# Quantity Discounts - How to Calculate?



## Pwear (Mar 7, 2008)

I'm having some trouble figuring out a quantity discount table for a product we sell. Regardless of the discounts I use, I wind up with problems, such as inconsistent gaps between price breaks (for example 98 units is $389 total, 99 units is $400 total, but 100 units is $300 total). I also have problems with high quantities having the same, or similar pricing as lower quantities (100 units at $400, 200 units at $475, but 300 units also at $300).

I need a way to 1) minimize the gap between price breaks, and 2) figure out a way to avoid higher quantities having the same, or similar pricing as lower quantities.

#1 is simple, I think I just need more price breaks, so the difference in price between them is lower. #2 has me stumped. It sounds simple, but I can't find price breaks that work.


----------



## BeforePrinting (Sep 17, 2010)

You're exactly right on #1... you'll need more price breaks to lessen that effect. In a perfect world, pricing could have infinite breaks and be a curve on a graph. 

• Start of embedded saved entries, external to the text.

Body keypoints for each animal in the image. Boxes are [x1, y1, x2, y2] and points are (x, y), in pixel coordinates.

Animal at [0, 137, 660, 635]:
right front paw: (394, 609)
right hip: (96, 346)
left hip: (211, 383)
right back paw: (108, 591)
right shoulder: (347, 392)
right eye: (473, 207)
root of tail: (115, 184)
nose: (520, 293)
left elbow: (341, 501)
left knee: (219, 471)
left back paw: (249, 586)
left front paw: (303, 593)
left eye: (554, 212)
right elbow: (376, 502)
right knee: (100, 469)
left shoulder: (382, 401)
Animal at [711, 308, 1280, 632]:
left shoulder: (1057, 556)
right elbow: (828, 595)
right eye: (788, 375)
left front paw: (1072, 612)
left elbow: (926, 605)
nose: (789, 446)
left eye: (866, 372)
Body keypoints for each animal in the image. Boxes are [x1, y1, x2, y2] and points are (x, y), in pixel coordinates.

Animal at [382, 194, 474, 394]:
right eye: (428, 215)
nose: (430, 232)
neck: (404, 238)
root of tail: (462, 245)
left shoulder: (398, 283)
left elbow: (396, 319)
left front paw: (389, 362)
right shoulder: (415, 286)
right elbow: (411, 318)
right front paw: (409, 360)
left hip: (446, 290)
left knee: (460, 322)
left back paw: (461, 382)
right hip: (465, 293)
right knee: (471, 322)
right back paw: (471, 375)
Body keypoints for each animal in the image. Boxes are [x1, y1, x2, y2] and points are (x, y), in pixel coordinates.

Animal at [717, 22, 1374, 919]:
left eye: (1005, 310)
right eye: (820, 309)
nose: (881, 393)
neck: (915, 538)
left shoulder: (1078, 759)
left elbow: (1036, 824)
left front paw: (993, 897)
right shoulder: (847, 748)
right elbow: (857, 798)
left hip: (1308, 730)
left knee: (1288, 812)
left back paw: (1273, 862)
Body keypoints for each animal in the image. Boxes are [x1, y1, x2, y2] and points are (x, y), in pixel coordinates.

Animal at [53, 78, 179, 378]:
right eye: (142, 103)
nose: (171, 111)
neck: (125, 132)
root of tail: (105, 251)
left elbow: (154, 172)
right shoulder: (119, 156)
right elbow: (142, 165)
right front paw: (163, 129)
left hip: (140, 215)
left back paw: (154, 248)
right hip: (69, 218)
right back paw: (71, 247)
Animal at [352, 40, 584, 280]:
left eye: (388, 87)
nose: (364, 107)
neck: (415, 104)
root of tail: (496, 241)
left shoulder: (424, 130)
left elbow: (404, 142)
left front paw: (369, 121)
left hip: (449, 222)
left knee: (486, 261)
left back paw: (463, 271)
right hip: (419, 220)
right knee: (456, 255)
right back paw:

I'm no math major, so unfortunately I don't know how to determine a formula from a curve. I have actually tired to solve that problem, but I think someone with better math skills would have to work out the formula.

As far as #2 goes... do you have an example you can share? I think in most cases that works itself out on it's own. 
example:
100shirts @ $5/ea. = $500 total
200shirts @ $2.50/ea. = $500 total
In this situation doubling the order obviously should not give the customer 50% off the price... if your pricing is coming out like this, maybe your quantity discounts are too steep?


----------



## BeforePrinting (Sep 17, 2010)

Pwear said:


> (100 units at $400, 200 units at $475, but 300 units also at $300).


oops, i missed the example you gave in your original post. Like I said, I think the price drop is too deep. Your labor costs for printing 200 shirts doesn't change much compared to 100shirts. Especially if you're running an auto. Those prices should be closer together.

In your example your pricing looks like this:
100 shirts: $4/shirt
200 shirts: $2.38/shirt (40% discount for another 100 shirts)
300 shirts: $1.00/shirt (58% discount for another 100 shirts)

w/o going through all the math here, maybe try giving an even 15-20% discount to see how things look.


----------



## hal (Aug 10, 2007)

This is a estimator I developed a couple of years ago. Since I'm not very good in Excel, it's kind of clunky, but it does work for us. We've streamlined it recently. It doesn't have current t-shirt prices and is based primarily, not on percentage mark-ups but more on the competitive market we are in.


----------



## Hiway (Apr 8, 2011)

My price breaks are at 300- 750- and 1200. 

To figure out per piece price is not something that needs to be aesthetically pleasing to a marketing price sheet, but instead reflective of what it costs to run your business.

Do you have a PHR? Do you know what a PHR is? A PHR is a production hour rating and is what it costs to per hour to run your business.

I tried many pricing structures over the years, but there is no denying the fact one must cover expenses, and then build in a profit based on their own specific situation. Unless there are 2 identical shops sitting next to each other outfitted exactly alike, what works for one will not work for another.


----------